Task to complete:
Copy out the lines of the material below verbatim, starting at the line with "Answer in <instances>...</instances>." and ending with the line with "49V40L174 34L163 35L145", both of those lines included.

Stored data
╔══
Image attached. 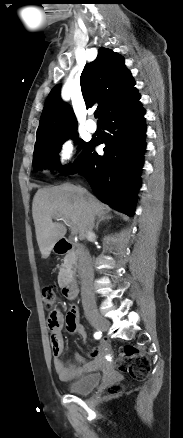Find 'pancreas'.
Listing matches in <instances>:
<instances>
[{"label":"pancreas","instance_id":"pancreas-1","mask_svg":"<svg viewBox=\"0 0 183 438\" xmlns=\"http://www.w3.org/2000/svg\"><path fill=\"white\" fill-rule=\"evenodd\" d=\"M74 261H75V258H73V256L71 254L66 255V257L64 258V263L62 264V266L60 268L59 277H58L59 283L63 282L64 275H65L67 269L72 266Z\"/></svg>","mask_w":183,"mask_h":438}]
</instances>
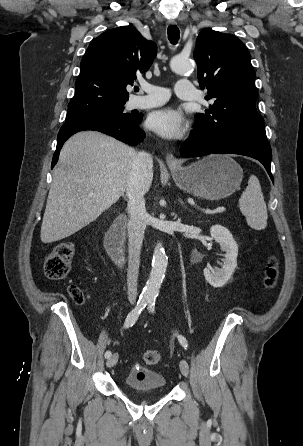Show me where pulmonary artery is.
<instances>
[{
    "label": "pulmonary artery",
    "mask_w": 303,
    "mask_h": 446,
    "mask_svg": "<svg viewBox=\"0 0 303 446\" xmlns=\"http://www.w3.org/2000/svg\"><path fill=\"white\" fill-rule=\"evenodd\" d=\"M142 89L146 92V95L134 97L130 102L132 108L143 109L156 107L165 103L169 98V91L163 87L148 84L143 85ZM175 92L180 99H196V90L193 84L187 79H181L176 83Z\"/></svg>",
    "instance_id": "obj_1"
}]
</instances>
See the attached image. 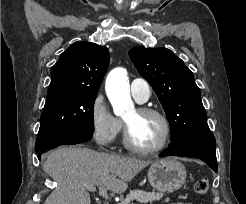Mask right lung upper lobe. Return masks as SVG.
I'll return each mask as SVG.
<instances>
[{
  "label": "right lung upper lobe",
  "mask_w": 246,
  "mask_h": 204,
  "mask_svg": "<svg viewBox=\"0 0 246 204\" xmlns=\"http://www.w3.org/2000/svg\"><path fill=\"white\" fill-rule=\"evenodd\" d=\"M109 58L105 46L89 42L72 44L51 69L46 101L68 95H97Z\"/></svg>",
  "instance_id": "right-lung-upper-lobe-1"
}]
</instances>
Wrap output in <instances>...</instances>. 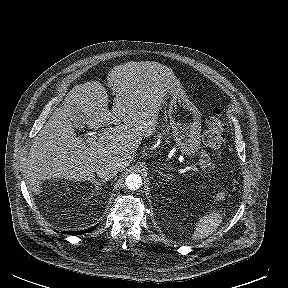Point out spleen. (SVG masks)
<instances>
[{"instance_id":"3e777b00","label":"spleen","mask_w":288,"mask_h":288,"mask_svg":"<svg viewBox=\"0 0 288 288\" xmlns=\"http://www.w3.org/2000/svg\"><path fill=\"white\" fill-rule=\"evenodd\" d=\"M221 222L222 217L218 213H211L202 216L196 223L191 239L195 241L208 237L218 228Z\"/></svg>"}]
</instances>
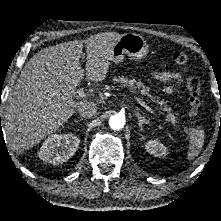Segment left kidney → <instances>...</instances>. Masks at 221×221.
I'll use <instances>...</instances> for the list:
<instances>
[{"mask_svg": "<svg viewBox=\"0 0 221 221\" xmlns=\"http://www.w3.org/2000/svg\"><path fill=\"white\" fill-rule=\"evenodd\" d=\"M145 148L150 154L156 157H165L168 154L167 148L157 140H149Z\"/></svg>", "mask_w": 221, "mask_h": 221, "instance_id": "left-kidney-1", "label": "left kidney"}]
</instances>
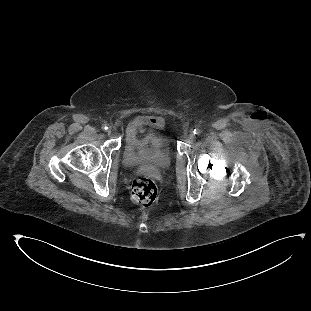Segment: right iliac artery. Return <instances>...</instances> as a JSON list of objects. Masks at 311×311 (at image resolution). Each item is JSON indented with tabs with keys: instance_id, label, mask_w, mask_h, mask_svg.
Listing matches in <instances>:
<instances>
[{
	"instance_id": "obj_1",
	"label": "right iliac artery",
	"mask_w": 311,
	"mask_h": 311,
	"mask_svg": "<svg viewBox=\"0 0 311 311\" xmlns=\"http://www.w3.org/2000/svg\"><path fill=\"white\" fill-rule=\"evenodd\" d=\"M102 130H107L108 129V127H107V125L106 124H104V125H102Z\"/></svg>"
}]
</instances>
╚══
╔══
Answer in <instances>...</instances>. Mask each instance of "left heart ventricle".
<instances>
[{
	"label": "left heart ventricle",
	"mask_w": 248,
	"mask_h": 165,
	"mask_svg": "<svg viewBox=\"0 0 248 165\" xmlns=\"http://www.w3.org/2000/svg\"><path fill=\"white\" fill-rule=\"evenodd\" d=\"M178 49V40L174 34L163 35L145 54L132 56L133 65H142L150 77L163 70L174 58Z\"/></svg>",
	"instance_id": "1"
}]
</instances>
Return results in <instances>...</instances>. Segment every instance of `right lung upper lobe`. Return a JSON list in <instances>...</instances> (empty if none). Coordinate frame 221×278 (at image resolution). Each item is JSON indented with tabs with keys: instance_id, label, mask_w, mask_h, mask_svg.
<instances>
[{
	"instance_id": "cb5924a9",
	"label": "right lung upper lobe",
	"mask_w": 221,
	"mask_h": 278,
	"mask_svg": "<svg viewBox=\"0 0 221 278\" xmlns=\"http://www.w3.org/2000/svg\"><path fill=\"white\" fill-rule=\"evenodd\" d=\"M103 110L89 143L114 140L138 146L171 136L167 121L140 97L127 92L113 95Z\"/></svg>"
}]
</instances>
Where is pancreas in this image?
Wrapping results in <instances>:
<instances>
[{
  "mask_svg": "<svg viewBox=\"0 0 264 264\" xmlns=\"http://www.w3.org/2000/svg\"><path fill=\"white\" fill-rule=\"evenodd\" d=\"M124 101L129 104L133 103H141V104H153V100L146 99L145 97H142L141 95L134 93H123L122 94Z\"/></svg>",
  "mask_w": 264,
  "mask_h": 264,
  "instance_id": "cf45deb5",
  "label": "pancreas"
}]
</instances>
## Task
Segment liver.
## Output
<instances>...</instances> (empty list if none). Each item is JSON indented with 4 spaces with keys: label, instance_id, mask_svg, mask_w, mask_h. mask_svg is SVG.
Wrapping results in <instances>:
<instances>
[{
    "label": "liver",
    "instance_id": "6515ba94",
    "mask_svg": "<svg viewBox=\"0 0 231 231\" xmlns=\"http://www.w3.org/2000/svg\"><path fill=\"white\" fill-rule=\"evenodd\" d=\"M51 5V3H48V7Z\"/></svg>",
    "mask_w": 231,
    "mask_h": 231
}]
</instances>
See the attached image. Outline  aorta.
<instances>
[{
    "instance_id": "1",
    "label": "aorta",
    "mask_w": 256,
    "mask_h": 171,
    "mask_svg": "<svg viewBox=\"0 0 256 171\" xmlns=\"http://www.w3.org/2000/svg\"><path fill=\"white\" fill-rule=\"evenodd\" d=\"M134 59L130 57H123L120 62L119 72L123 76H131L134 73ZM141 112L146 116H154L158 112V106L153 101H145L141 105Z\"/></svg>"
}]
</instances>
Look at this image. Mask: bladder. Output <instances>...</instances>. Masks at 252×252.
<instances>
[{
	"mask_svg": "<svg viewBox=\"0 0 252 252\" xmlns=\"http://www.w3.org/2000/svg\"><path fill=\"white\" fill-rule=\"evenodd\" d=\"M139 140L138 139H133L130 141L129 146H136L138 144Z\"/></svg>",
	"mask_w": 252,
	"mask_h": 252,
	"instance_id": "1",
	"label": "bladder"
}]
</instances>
╚══
Written answer:
Answer in <instances>...</instances>. Mask each instance of "left heart ventricle".
<instances>
[{
	"label": "left heart ventricle",
	"mask_w": 248,
	"mask_h": 165,
	"mask_svg": "<svg viewBox=\"0 0 248 165\" xmlns=\"http://www.w3.org/2000/svg\"><path fill=\"white\" fill-rule=\"evenodd\" d=\"M178 49V40L174 34L163 35L145 54L132 56L133 65H142L150 77L163 70L174 58Z\"/></svg>",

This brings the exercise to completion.